» **EXTRACT**:
* start *

EPISODE 143: NetApp Public Sector’s Rob Stein Says This Approach Will Lead to Sales Success in Transforming Industries

ROB’S FINAL TIP TO EMERGING SALES LEADERS: “Find something that you believe in. It could be a cool product, it could be a technology, it could be an industry, it could be a customer set like I’m passionate about serving the Defense customer. Once you find that, put everything you have into it. Just immerse yourself and then finally find somebody to hook your wagon to, to help you, guide you along the way and help bring you along.”

Rob Stein is the VP for US Public Sector at NetApp.

Prior to coming to NetApp, he held sales leadership positions at Oracle and a number of defense contractors.

Nice reference to past Sales Game Changers Podcast guests Mark Weber and Dave Rey.

Find Rob on LinkedIn!

Fred Diamond: Why don’t you tell us a little more about you that we need to know?

Rob Stein: Thank you, Fred. It’s great to be here. Let me start off with the fact that I never really wanted to be in sales. I thought I wanted to be a lawyer growing up, a mathematician, an engineer and when all the people came looking for sales folks at my college I’d refuse to interview with them. That’s how I started out, obviously things have changed since then.

Fred Diamond: I’m looking to see that transition. What happened, what made the shift? Did you start out in engineering after college, and where did you go to school, by the way?

* end *

» **TASKS TO COMPLETE**:
- 1) Translate this sentence from the interview with Rob Stein into Spanish: "Rob Stein is the VP for US Public Sector at NetApp."
- 2) According to the interview with Rob Stein, where did he hold sales leadership positions before coming to NetApp?
- 3) Continue the podcast interview with Rob Stein from its final line.

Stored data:
* start *

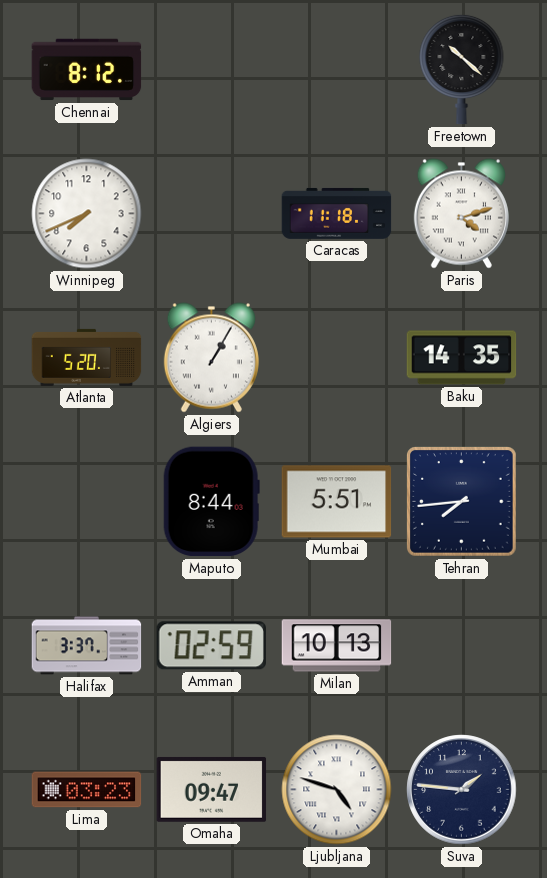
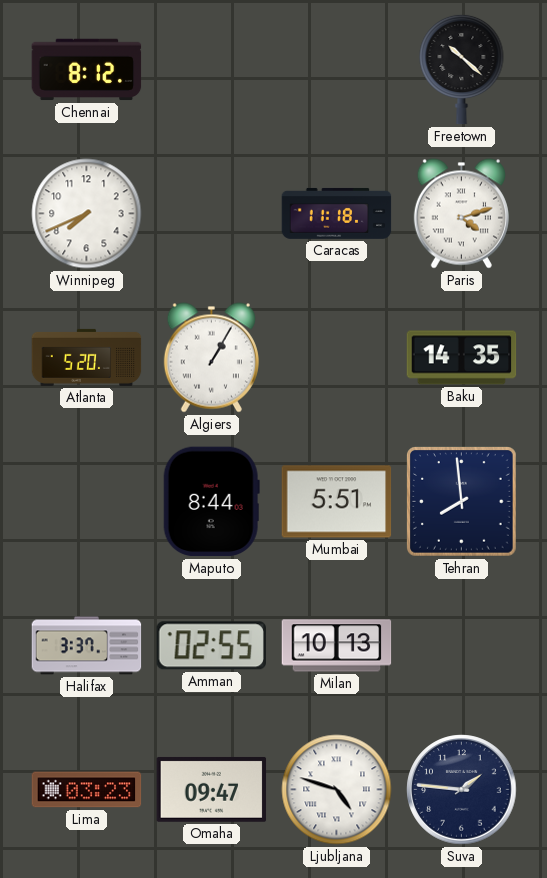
Tehran: 7:44 -> 7:59
Amman: 02:59 -> 02:55
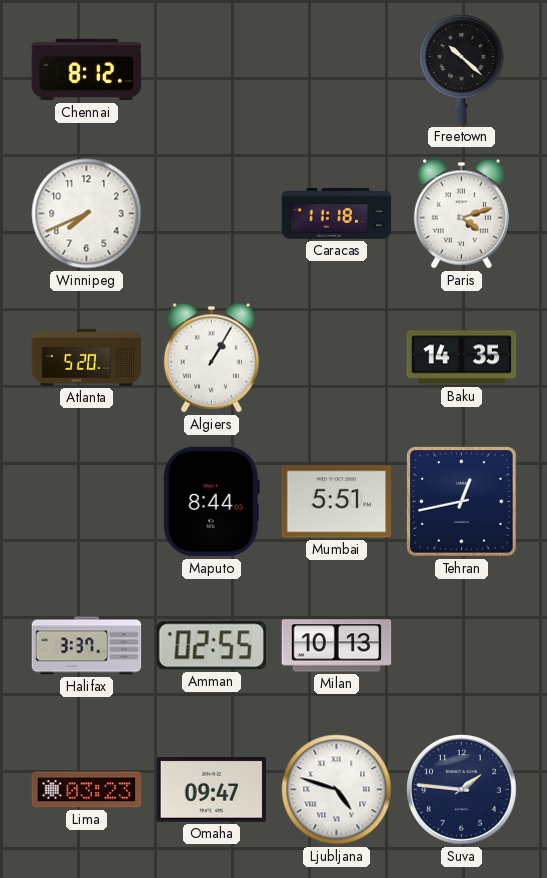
Tehran: 7:59 -> 12:43
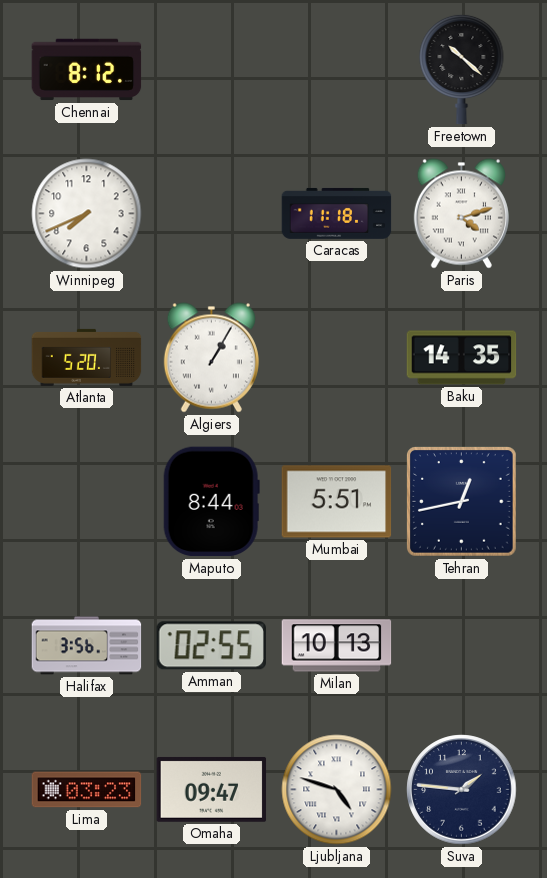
Halifax: 3:37 -> 3:56
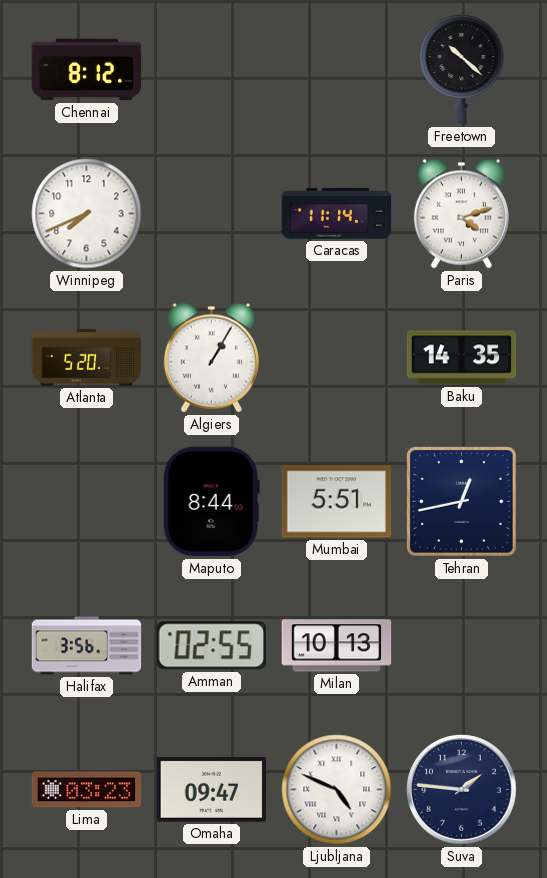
Caracas: 11:18 -> 11:14
Ljubljana: 4:48 -> 4:49
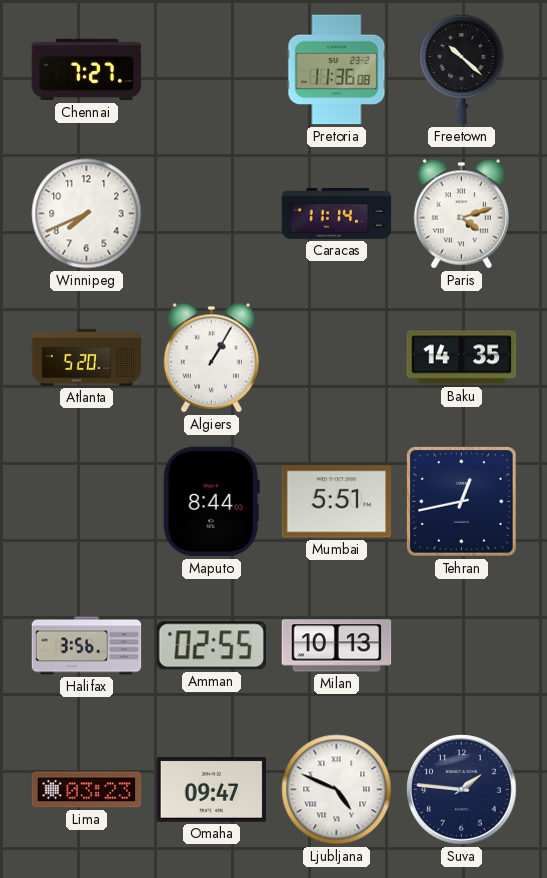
Chennai: 8:12 -> 7:27
Pretoria: none -> 11:36
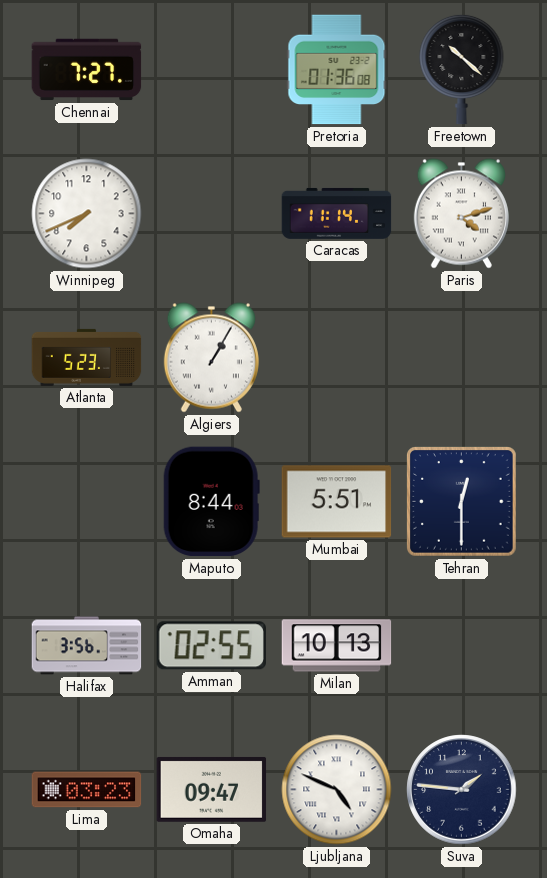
Pretoria: 11:36 -> 01:36
Atlanta: 5:20 -> 5:23
Baku: 14:35 -> none
Tehran: 12:43 -> 12:30
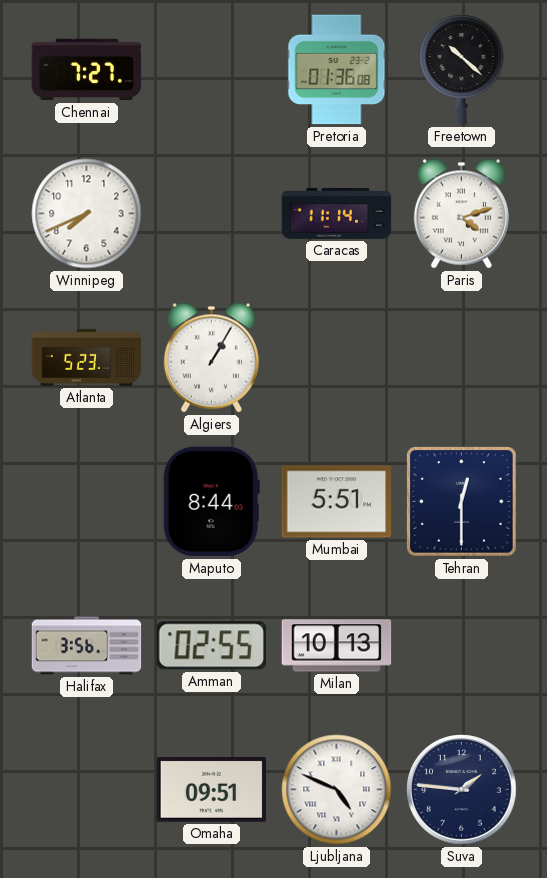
Lima: 03:23 -> none
Omaha: 09:47 -> 09:51
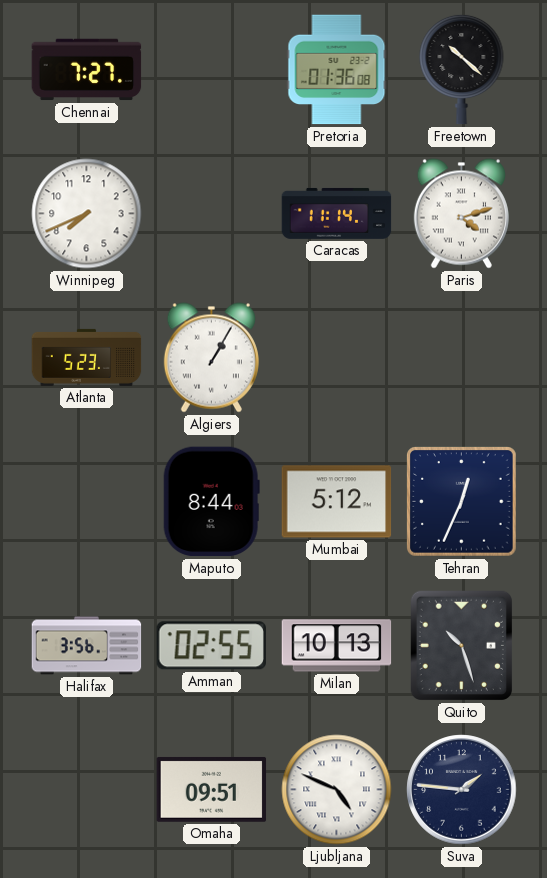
Mumbai: 5:51 -> 5:12
Tehran: 12:30 -> 12:34
Quito: none -> 10:27
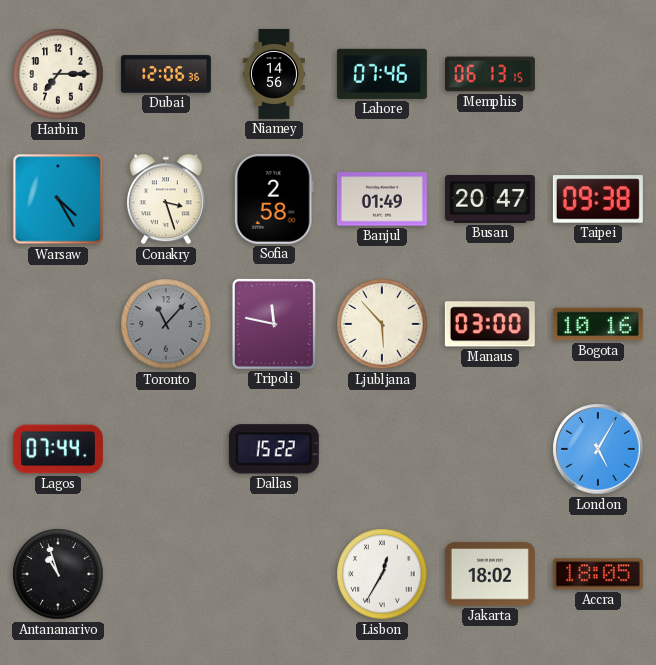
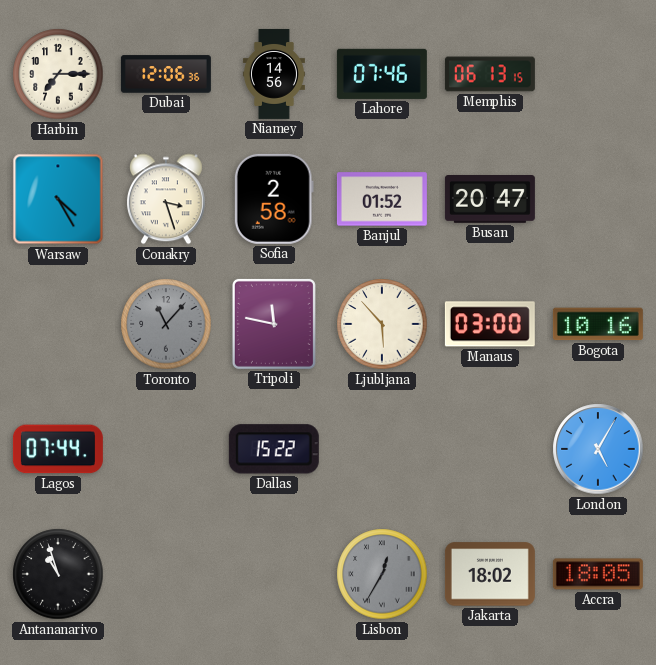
Banjul: 01:49 -> 01:52
Taipei: 09:38 -> none
Lisbon dial: white -> grey
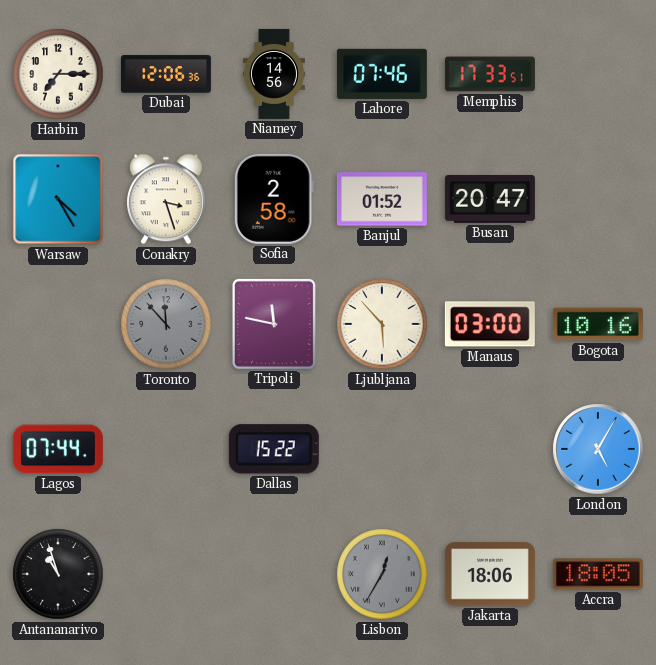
Memphis: 06:13 -> 17:33
Toronto: 11:07 -> 11:53
Jakarta: 18:02 -> 18:06
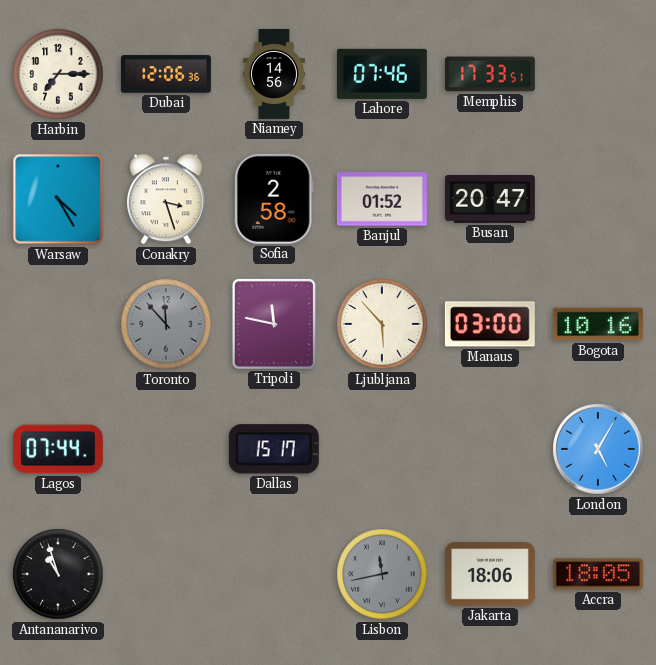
Dallas: 15:22 -> 15:17
Lisbon: 12:35 -> 11:43
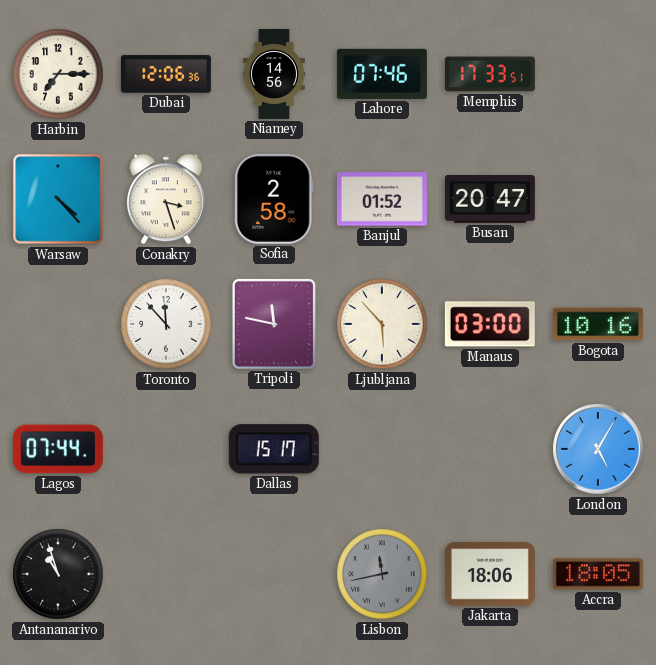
Warsaw: 4:25 -> 4:23
Toronto dial: grey -> white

* end *

» **OUTPUTS IN ORDER**:
- 1) Rob Stein es el vicepresidente para el Sector Público de EE. UU. en NetApp.

- 2) At Oracle and a number of defense contractors.

- 3)
Rob Stein: I went to Washington University in St. Louis and I did start out in an engineering job after college. One of the parts of the job was I worked for a consulting firm and not only did you do engineering work, but you had to write a lot of proposals and I loved writing proposals, I loved the strategy, I loved ultimately the win that you would get out of the proposals. That’s when I started to think, “Maybe sales isn’t a bad place to be.”

Fred Diamond: What happened? Tell us about how you first got into sales, what made that transition?

Rob Stein: As I was writing these proposals early on in my career, I said, “I want to do this more, I want to develop business more than I do the engineering side of things.” What I did was I found a position in a company that I met through writing a proposal and teaming with that company who wanted to bring on a full time business development person. I said, “I’m in” and I went over to that company and I started doing that full time, started doing capture management, going out prospecting and using and actually owning win strategies for the company. When I started doing that, I was hooked and I knew that I wanted to be in sales.

Fred Diamond: We have Sales Game Changers listening around the globe, what does the term “capture management” mean? You just used that term.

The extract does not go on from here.